That Esquire post ran in 2011 after Sorensen “sold his life's work to the highest bidder,” as Carmichael, co-founder of La Colombe Torrefaction and the first American to cross Antarctica to the South Pole alone on foot, put it.

Marjorie Skinner picks it up from there in the Portland Mercury: “Stumptown already caused a bit of a citywide freakout … when news got out that the iconic Portland company, which represents many of the values associated with local pride — from its legendary treatment of employees (hello, staff massage therapist) to its artisanal approach to beans and brew — had accepted a majority investment from the New York-based TSG Consumer Partners,” Skinner blogged as news of the sale to Peet’s broke yesterday. “Nonetheless, after the dust settled, founder Duane Sorenson's mini empire has carried on in much the same spirit it always has.”

That seems to be the intent of its new owners, too, besides market domination.

 “The holding company, controlled by Germany’s secretive Reimann family, is also the largest shareholder in fragrance group Coty and has a minority stake in the UK’s Reckitt Benckiser,” write Lindsay Whipp and Arash Massoudi for Financial Times

“Under the leadership of three consumer industries executives — Bart Becht, Olivier Goudet and Peter Harf — JAB is looking to take on Nestlé, the global market leader in coffee. It already has interests in Jacobs Douwe Egberts, which was formed last year by the merger of the coffee business of Mondelez International and DE Master Blenders 1753.”  

It also purchased a majority stake in Minneapolis-based Caribou Coffee Company, the second-largest company-owned premium coffeehouse operator in the U.S. based on the number of coffeehouses, for about $340 million in 2012.

“Stumptown is among the largest companies to have championed the ‘third wave’ of coffee, in which cultivation, roasting, and brewing is treated similar to wine and other artisanal goods,” Max Nisen writes for Quartz. Earlier in the story, he points out that the news of its sale “was enough to send coffee snobs into a panic, though Peet’s said that Stumptown would continue to operate independently.” 

Indeed, “though Stumptown will have full access to Peet's resources, the roaster will remain independent and will be run separately,” Stumptown president Joth Ricci tellsThe Oregonian’s Samantha Bakall. 

“Our team and … Sorenson will stay completely intact,” Ricci says. “As we looked at the opportunities together, they've really admired what we've done as a Portland brand and company and what's important to them is that it stays that way.”

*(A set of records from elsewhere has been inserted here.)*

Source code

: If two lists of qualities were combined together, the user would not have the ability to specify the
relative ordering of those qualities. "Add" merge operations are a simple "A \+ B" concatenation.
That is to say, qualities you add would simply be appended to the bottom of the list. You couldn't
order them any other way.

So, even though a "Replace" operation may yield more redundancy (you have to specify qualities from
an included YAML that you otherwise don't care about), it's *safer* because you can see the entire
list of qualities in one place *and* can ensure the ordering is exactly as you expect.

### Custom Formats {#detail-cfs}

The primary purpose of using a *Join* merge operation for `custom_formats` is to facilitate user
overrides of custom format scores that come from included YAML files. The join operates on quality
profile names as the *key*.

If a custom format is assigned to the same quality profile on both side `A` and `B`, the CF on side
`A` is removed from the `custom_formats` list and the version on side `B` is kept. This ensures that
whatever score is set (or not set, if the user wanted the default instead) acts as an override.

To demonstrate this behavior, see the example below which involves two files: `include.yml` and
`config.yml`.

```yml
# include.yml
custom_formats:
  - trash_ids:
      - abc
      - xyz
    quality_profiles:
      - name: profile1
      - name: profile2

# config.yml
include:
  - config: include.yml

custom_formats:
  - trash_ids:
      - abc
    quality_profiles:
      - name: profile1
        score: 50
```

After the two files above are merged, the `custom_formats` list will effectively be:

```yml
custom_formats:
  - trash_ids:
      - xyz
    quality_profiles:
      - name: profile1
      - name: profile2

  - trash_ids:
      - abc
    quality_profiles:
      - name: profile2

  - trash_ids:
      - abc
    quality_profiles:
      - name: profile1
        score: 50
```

Stumptown’s company history begins with the observation: “Coffee is about pleasure. It’s that moment when your hand is warmed by the mug, you bring it up to your nose, inhale deeply and then take a sip.”

It’s also about creating a compelling origins story and a feisty brew that attracts the hipsters and their Benjamins, which in turn attracts the conglomerates and their equity, which in turn makes everybody happy. Right?